Problem statement:
Tally the lines of the material that carry the word "controller". Give no more than the number.

Input records:
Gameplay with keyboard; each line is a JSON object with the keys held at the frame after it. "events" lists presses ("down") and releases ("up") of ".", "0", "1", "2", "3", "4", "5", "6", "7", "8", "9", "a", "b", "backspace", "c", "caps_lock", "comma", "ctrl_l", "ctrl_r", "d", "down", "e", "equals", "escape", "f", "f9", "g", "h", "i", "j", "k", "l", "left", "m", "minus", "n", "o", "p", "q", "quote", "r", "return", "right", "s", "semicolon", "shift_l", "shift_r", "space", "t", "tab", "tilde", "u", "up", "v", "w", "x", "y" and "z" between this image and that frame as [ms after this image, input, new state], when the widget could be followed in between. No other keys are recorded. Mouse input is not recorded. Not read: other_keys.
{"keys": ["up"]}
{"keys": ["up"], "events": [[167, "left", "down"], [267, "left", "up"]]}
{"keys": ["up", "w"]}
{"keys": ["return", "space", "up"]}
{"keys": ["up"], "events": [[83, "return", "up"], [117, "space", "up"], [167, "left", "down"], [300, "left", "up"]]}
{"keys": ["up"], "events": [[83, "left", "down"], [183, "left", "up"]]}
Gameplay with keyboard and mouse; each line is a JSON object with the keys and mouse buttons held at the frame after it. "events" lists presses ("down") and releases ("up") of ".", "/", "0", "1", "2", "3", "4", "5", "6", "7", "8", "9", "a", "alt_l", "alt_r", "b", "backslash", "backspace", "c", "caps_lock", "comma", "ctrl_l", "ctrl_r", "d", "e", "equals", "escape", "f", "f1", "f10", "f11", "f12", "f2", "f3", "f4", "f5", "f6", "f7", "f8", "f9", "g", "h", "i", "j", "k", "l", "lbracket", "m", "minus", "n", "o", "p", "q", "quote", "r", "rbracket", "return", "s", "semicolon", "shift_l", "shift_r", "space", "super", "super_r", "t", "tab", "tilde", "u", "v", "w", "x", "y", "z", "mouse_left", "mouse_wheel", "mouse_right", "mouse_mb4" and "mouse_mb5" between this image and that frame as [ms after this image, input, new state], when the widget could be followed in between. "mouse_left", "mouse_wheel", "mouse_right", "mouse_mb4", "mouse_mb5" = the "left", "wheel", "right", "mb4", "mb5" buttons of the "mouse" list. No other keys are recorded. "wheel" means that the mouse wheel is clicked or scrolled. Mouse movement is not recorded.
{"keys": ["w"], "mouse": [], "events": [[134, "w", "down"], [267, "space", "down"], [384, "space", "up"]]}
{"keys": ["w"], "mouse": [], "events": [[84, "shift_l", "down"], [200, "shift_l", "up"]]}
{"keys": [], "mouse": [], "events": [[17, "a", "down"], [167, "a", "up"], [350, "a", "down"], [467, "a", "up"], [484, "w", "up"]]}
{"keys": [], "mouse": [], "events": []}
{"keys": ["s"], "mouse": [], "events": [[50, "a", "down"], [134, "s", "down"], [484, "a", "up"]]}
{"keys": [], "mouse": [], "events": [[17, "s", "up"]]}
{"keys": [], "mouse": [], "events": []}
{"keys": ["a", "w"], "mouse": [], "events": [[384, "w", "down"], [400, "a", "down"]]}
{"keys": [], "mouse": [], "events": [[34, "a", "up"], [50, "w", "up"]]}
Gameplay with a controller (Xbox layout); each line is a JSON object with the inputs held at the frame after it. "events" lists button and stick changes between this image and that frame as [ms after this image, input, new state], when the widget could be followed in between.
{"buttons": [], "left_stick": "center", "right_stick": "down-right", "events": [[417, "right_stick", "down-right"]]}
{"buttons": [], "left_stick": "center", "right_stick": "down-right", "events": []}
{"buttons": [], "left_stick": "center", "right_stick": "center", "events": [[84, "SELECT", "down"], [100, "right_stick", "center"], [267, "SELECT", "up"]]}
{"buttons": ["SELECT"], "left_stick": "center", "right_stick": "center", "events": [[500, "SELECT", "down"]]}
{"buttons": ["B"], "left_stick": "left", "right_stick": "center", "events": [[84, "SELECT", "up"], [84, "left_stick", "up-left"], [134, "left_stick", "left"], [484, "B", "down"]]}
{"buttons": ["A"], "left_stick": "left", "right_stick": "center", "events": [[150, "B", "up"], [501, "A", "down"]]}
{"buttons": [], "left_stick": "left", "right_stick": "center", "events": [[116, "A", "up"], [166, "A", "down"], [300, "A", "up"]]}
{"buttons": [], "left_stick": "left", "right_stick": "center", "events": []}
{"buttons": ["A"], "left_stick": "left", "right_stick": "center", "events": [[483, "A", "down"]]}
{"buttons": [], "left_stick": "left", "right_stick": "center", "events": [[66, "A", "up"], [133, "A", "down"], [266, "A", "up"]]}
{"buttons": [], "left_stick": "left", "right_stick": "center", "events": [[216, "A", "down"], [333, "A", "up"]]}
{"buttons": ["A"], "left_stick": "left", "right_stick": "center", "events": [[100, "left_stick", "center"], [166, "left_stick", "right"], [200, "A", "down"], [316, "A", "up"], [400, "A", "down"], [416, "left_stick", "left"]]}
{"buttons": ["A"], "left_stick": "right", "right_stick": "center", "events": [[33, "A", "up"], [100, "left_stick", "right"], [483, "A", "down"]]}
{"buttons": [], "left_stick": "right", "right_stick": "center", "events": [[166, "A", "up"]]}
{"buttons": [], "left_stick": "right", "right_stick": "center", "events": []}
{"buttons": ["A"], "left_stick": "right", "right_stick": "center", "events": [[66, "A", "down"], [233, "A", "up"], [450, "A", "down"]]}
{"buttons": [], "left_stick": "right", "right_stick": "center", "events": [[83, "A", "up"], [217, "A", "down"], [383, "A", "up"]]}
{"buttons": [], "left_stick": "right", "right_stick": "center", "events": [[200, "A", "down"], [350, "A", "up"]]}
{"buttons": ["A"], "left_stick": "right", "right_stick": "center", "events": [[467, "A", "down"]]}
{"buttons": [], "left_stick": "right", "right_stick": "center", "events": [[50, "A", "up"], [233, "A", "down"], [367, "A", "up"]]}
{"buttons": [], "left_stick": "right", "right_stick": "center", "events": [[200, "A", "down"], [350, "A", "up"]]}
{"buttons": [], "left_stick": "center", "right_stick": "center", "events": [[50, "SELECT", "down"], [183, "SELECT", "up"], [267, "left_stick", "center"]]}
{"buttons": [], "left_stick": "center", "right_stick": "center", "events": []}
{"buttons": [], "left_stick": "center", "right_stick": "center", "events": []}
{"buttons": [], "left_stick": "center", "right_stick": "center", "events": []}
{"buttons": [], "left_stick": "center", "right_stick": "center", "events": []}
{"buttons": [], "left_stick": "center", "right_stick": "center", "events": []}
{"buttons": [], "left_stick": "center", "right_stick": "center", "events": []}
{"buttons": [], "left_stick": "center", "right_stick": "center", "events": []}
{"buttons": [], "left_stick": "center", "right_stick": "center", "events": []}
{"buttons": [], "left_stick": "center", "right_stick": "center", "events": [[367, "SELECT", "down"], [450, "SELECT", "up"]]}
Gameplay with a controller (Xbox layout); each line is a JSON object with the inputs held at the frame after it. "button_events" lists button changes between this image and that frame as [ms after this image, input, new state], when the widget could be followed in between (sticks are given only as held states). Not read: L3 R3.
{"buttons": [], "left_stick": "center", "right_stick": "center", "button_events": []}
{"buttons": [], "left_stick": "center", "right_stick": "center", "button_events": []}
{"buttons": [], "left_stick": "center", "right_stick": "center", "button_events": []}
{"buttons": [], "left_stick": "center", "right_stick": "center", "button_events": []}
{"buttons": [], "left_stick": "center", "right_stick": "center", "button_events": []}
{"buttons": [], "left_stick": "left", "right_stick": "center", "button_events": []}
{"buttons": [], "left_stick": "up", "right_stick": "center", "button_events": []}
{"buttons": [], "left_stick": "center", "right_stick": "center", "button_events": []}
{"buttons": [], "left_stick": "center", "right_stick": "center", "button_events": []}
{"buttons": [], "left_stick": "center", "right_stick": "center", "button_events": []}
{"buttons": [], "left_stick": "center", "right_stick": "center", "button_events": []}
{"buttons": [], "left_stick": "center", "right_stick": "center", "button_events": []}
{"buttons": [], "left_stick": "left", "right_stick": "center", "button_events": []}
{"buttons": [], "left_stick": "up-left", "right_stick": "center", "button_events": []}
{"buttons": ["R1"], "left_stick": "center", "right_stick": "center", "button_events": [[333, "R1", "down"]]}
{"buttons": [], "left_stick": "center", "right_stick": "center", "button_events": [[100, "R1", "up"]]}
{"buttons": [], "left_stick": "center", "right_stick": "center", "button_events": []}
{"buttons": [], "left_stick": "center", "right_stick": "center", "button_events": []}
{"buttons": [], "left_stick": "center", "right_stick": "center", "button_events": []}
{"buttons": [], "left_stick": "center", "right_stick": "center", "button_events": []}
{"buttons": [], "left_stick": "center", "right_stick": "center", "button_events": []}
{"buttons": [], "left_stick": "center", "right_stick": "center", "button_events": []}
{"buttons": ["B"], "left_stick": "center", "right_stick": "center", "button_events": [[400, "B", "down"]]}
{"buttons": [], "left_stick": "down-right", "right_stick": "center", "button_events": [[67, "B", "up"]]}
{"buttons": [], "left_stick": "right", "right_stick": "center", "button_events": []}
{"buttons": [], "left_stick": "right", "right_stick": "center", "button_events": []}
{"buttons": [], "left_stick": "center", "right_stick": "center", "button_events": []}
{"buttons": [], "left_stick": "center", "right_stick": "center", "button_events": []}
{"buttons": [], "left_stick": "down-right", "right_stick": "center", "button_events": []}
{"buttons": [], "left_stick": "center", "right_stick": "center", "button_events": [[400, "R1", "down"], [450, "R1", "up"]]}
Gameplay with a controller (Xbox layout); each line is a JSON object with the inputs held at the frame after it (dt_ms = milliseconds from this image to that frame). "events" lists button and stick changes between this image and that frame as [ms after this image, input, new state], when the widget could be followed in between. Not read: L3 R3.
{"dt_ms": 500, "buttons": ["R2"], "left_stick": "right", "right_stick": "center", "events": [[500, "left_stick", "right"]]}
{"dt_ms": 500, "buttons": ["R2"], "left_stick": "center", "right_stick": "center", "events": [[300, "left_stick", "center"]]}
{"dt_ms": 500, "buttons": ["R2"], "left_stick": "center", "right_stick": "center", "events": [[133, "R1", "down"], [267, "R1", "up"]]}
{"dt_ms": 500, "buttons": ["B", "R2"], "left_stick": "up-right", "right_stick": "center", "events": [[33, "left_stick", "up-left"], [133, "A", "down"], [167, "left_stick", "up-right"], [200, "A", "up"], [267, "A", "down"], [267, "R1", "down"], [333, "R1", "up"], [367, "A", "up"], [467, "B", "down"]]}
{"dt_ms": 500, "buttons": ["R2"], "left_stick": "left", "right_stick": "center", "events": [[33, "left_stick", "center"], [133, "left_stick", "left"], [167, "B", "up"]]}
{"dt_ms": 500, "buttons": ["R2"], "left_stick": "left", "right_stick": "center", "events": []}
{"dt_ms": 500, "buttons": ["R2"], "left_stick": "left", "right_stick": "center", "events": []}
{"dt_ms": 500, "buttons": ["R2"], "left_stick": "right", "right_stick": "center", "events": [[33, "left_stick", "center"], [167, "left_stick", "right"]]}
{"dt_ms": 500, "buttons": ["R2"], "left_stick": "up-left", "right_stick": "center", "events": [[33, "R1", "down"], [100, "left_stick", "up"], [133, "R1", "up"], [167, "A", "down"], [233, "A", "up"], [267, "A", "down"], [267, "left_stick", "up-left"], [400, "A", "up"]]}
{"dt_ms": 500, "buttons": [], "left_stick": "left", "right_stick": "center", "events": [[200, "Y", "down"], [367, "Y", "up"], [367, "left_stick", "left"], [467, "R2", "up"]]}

Solution to the problem:
3